Theoretical model and experimental verification of flexoelectric response of porous plate under impact load and its application as passive and protective impact sensor

Porous materials are widely used as protecting devices against low-velocity impacts due to their excellent energy absorption and dissipation capabilities. Thus, monitoring low-velocity impacts on porous materials is vital for safety assessment of humans and structures in industry. It is advantageous and cost-effective to enable porous materials to have the function of in-situ sensing without extra sensors. In this work, we propose to use polymeric foams as in-situ impact sensors by utilizing their intrinsic flexoelectric effect. We first establish a theoretical model for the flexoelectric output of a porous plate under impacts.
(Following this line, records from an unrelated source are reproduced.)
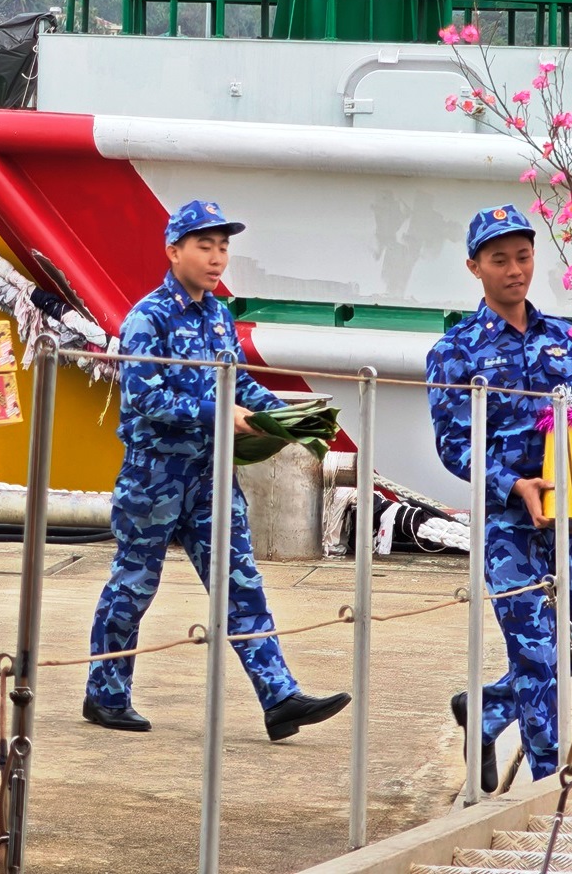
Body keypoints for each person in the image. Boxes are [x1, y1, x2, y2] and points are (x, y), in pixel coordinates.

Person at [83, 199, 350, 741]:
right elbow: (145, 397)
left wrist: (282, 417)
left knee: (240, 583)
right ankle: (105, 694)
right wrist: (219, 412)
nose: (216, 257)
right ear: (173, 251)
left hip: (210, 475)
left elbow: (238, 382)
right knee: (134, 586)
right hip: (155, 476)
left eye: (223, 247)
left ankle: (279, 698)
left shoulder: (218, 316)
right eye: (204, 246)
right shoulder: (147, 319)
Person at [425, 203, 572, 792]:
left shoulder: (568, 342)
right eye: (499, 260)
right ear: (474, 267)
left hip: (570, 517)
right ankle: (551, 784)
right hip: (507, 524)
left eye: (523, 257)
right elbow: (454, 446)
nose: (514, 270)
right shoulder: (454, 352)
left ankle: (485, 713)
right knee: (534, 653)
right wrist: (512, 484)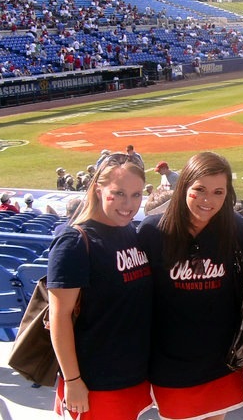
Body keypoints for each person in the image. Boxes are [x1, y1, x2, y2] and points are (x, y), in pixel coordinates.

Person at [137, 151, 243, 420]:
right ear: (184, 185)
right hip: (171, 362)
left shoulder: (236, 229)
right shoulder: (152, 232)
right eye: (199, 189)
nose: (208, 200)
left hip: (222, 360)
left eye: (218, 192)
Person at [47, 152, 153, 420]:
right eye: (118, 193)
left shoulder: (129, 231)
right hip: (96, 380)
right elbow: (59, 318)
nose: (128, 204)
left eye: (136, 195)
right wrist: (73, 381)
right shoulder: (74, 242)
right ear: (97, 189)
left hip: (133, 373)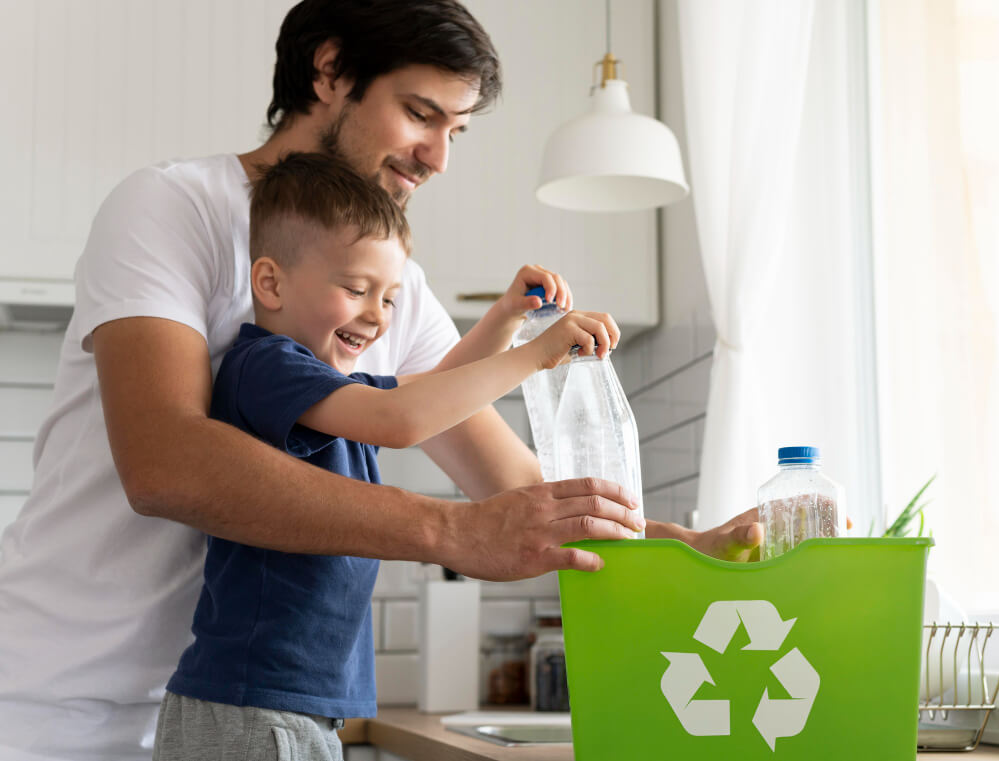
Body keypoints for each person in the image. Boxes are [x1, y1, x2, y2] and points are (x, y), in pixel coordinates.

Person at [0, 2, 762, 759]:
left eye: (455, 130)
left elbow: (516, 488)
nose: (438, 156)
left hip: (249, 702)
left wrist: (684, 546)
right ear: (330, 72)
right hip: (60, 705)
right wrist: (451, 530)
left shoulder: (386, 286)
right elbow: (164, 463)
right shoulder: (174, 208)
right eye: (421, 113)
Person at [153, 150, 628, 760]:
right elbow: (404, 420)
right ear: (269, 283)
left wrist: (506, 320)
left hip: (283, 707)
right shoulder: (267, 367)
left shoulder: (324, 388)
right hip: (251, 706)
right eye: (356, 289)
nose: (377, 317)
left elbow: (431, 394)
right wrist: (537, 355)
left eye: (390, 299)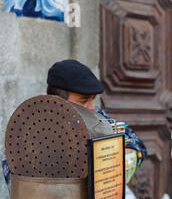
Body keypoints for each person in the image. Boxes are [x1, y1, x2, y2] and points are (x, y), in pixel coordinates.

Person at [2, 59, 147, 186]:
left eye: (93, 99)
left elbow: (137, 145)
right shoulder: (26, 134)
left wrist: (117, 160)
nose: (91, 107)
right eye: (83, 101)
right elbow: (22, 189)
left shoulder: (98, 116)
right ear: (58, 101)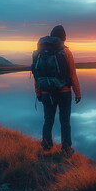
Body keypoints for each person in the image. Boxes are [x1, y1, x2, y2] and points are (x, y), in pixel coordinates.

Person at [34, 25, 81, 156]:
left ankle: (46, 147)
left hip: (46, 93)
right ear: (63, 38)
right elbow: (72, 74)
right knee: (65, 122)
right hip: (64, 92)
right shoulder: (66, 52)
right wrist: (78, 93)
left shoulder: (39, 52)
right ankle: (66, 149)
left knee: (48, 120)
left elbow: (37, 75)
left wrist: (38, 92)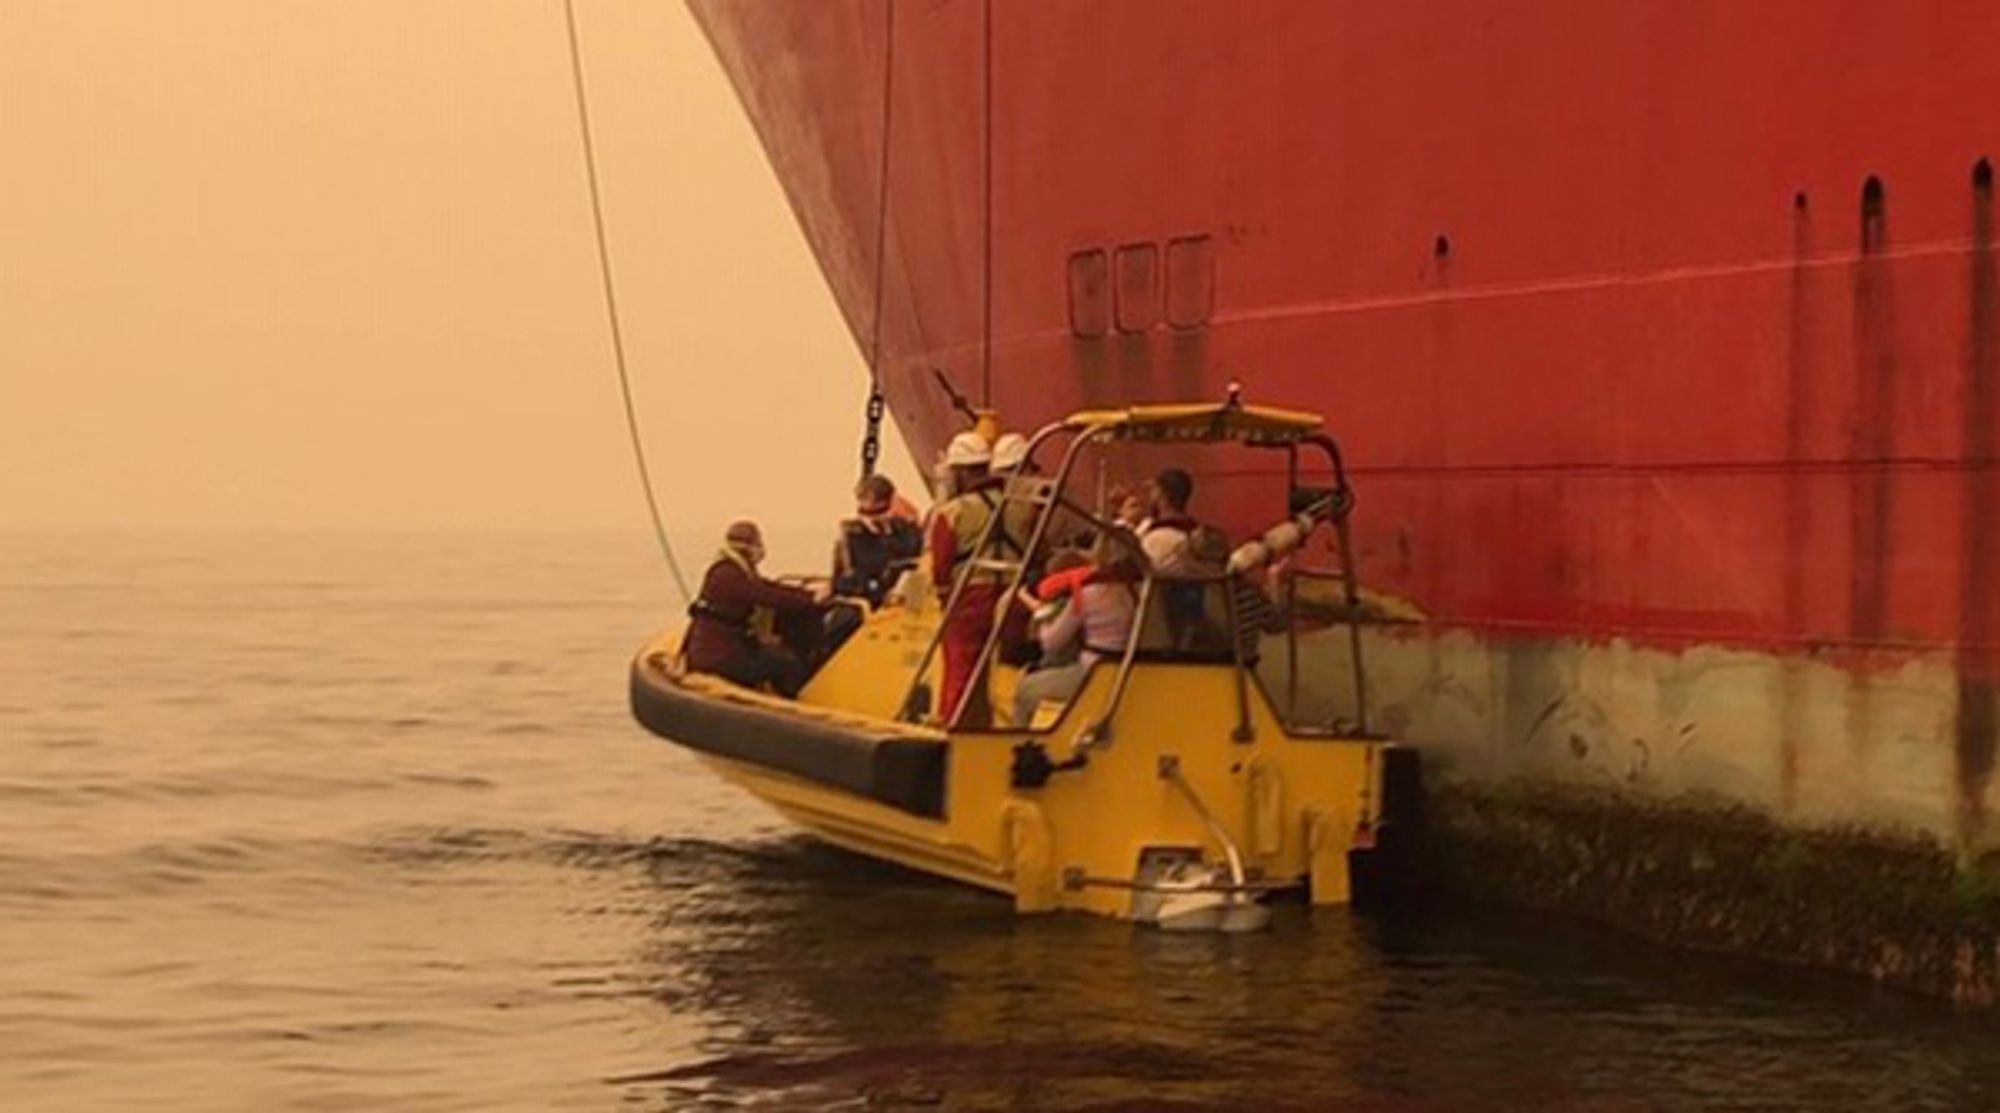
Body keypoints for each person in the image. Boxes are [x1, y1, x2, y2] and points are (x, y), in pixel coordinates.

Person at [1011, 530, 1143, 727]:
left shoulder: (1088, 595)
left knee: (1025, 690)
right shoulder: (1143, 590)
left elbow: (1051, 642)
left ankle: (1020, 744)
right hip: (1133, 674)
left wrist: (1042, 615)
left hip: (1092, 673)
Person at [683, 520, 825, 698]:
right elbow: (765, 596)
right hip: (719, 657)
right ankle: (792, 702)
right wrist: (810, 600)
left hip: (721, 649)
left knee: (776, 654)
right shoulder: (728, 577)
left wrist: (808, 595)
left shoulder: (733, 572)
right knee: (787, 663)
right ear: (750, 547)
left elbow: (769, 587)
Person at [927, 430, 1009, 725]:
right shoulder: (1021, 505)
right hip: (1014, 597)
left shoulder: (953, 512)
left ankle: (955, 725)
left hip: (971, 598)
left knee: (960, 664)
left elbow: (940, 567)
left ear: (960, 472)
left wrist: (944, 595)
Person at [832, 474, 923, 607]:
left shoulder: (905, 532)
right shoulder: (852, 535)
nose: (872, 519)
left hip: (905, 600)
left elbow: (913, 562)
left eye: (879, 510)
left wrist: (886, 535)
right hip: (868, 601)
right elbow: (844, 579)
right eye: (865, 511)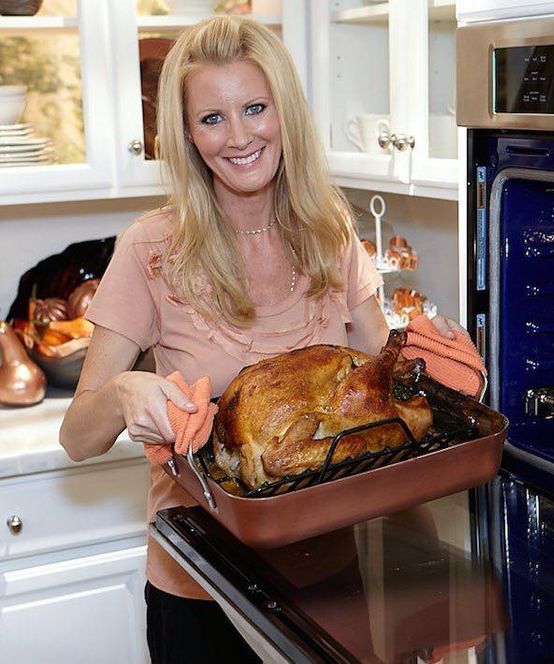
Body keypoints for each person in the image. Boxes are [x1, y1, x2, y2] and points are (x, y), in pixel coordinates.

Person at [59, 15, 468, 663]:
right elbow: (77, 437)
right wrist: (123, 392)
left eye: (256, 107)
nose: (240, 136)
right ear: (188, 135)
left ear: (286, 113)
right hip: (202, 590)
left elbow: (387, 403)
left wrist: (436, 361)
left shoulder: (328, 231)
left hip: (330, 580)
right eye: (212, 118)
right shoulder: (152, 249)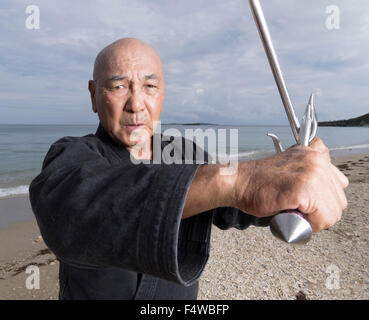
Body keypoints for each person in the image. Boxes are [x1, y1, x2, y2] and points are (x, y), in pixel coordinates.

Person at [29, 38, 348, 300]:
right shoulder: (72, 154)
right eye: (119, 86)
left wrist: (291, 192)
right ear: (93, 95)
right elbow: (72, 207)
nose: (136, 103)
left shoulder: (187, 153)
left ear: (163, 93)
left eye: (150, 86)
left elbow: (238, 207)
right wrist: (239, 181)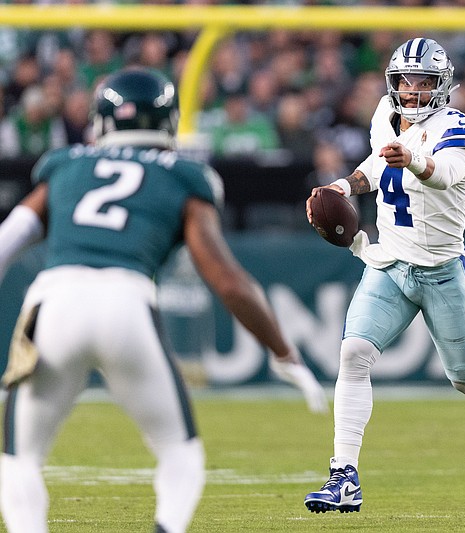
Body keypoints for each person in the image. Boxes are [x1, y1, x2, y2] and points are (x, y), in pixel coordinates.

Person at [0, 67, 326, 533]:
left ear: (102, 122)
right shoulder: (184, 176)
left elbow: (6, 241)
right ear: (168, 122)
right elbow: (229, 281)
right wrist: (283, 350)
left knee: (19, 460)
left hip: (53, 301)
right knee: (180, 455)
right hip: (126, 303)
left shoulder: (66, 164)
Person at [303, 37, 465, 514]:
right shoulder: (385, 112)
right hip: (390, 263)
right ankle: (344, 474)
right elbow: (376, 163)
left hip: (443, 270)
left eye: (423, 82)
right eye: (405, 81)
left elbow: (443, 172)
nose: (412, 91)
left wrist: (414, 161)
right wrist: (341, 186)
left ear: (441, 85)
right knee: (354, 354)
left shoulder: (460, 128)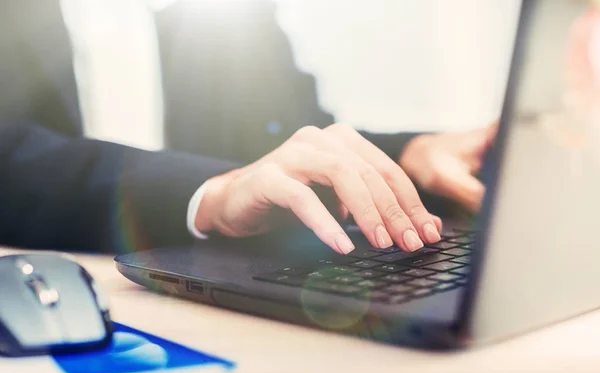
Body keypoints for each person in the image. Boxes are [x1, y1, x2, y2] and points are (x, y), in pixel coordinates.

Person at [0, 0, 496, 255]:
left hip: (214, 284)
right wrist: (213, 193)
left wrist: (410, 154)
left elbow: (285, 134)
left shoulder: (234, 16)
Then, we validate the model by measuring the flexoelectric response of porous polydimethylsiloxane (PDMS) plates under low-velocity impacts. We show that the porous plates can accurately sense the information of the impacts including the velocity, the masses and sizes of the impacting spheres. Finally, we demonstrate an application of the porous material as an impact sensor-and-protector that senses the impact and keeps the integrity of a dropping egg. This work opens a promising avenue to develop a new type of monitoring technology for low-velocity impacts based on the flexoelectric effects of porous materials by integrating a sensing function with their conventional protecting role.